KAP: Have your say on new youth justice reforms before it’s too late


23 February 2023

Katter’s Australian Party MPs have accused Labor of trying to “whitewash” the community consultation process relating to the Government’s proposed youth justice laws.

Earlier this week the State Labor Government introduced new youth crime legislation into the Parliament and provided the public only three days’ notice to provide feedback and submissions in a move that KAP is concerned is a deliberate tactic to deprive Queenslanders and victims of crime an opportunity to be fully heard.

The Youth Justice bill, formally known as the Strengthening Community Safety Bill 2023, was introduced on Tuesday the 21st of February and submissions on the draft legislation close at 12pm this Friday, 24 February 2023.

The region’s youth crime hot spots, including Townsville, Mount Isa and Cairns, have been excluded with only one public hearing to be held in Brisbane on Monday, the 27th of February 2023.

KAP Leader and Traeger MP, Robbie Katter, said that the Government needed to stop treating the youth crime crisis as a “political” problem.

“It’s good to see there is a Bill before the House but KAP is deeply concerned that the Government is still wildly off the mark as to what’s needed in order to deal with this problem,” he said.

“For five years we have been saying that a model of alternative sentencing is what’s needed here – this needs to be offering the kids something that’s a real consequence up front but also has better rehabilitation conditions and outcomes when compared to the current juvenile detention settings.

“Cleveland Youth Detention Centre in Townsville has a re-offending rate of 95 per cent and the Government’s solution is to go and build another two centres that are the same.

“We say this isn’t good enough, we can build alternative building units out in remote areas that are both an effective rehabilitate and punitive measure.”

Hill MP, Shane Knuth said the Government will hold up bills that take real action on issues, such as the KAP’s Blue Card and Safer Waterways Bill, citing the need for a proper consultation process, but then rush through an important bill in less than 3 weeks, with minimal opportunity for any community consultation.

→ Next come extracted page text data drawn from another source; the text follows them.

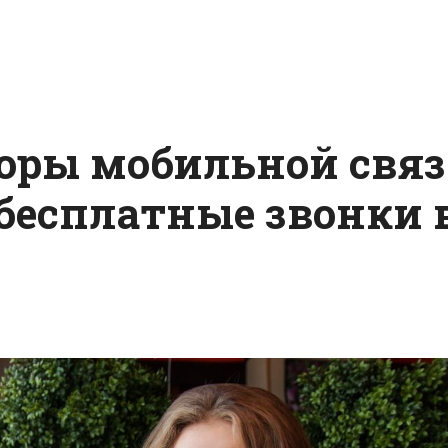
оры мобильной свя
бесплатные звонки 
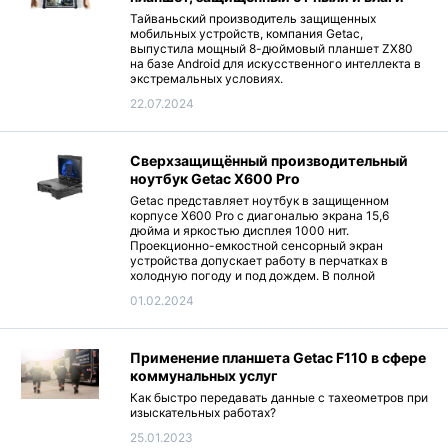
Тайваньский производитель защищенных
мобильных устройств, компания Getac,
выпустила мощный 8-дюймовый планшет ZX80
на базе Android для искусственного интеллекта в
экстремальных условиях.
22.07.2024
Сверхзащищённый производительный
ноутбук Getac X600 Pro
Getac представляет ноутбук в защищенном
корпусе X600 Pro с диагональю экрана 15,6
дюйма и яркостью дисплея 1000 нит.
Проекционно-емкостной сенсорный экран
устройства допускает работу в перчатках в
холодную погоду и под дождем. В полной
комплектации модель имеет габариты
01.02.2024
412×322×77,4 мм и вес 6,05 кг. Работает серия
X600 Pro под управлением операционной
системы Microsoft Windows 11 Pro.
Применение планшета Getac F110 в сфере
коммунальных услуг
Как быстро передавать данные с тахеометров при
изыскательных работах?
25.01.2023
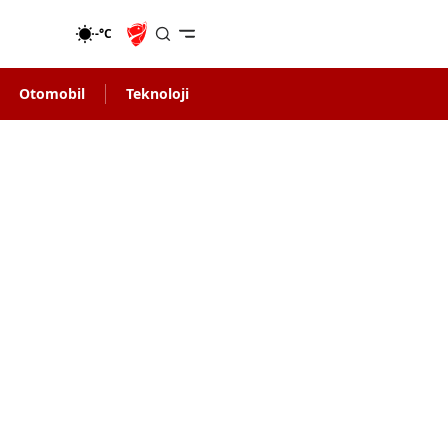
-°C
Otomobil
Teknoloji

“I know many Queenslanders were expecting public forums across the state, however the Government are only hosting a single public briefing on Monday, where it will most likely be a repeat of the recently failed attempt at “consultation” in Toowoomba which was described by attendees as a lecture.

“It’s disingenuous and completely ignores public expectations on what action they want to see on youth crime.”

KAP Deputy Leader and Hinchinbrook MP, Nick Dametto, said proper and genuine consultation with stakeholders would have provided invaluable input on the draft legislation.

“Expediating this process in the name of emergency legislation seems convenient to the Palaszczuk Government. They have had plenty of time to act on youth crime and consult, instead they have chosen to once again ram through what they think is best for Queenslanders.

“To restrict community input on such vital legislation sends a clear message to the community that their views don’t matter.

“Queensland’s peak legal body has been critical of the Government for some time regarding the short consultation periods whereby stakeholders can provide input on important legislative change.”

Mr Dametto said that KAP intends to introduce amendments to the bill that are based on the views of the community across North Queensland which has long been the epicentre of youth crime.

KAPs amendments will include:

  1. Removal of detention as a last resort;
  2. Mandatory minimum sentencing for particular offences (unlawful use of motor vehicle, burglary, break and enter);
  3. A presumption that child offenders be tried as adults for particular offences; and
  4. An alternative sentencing model (Relocation Sentencing).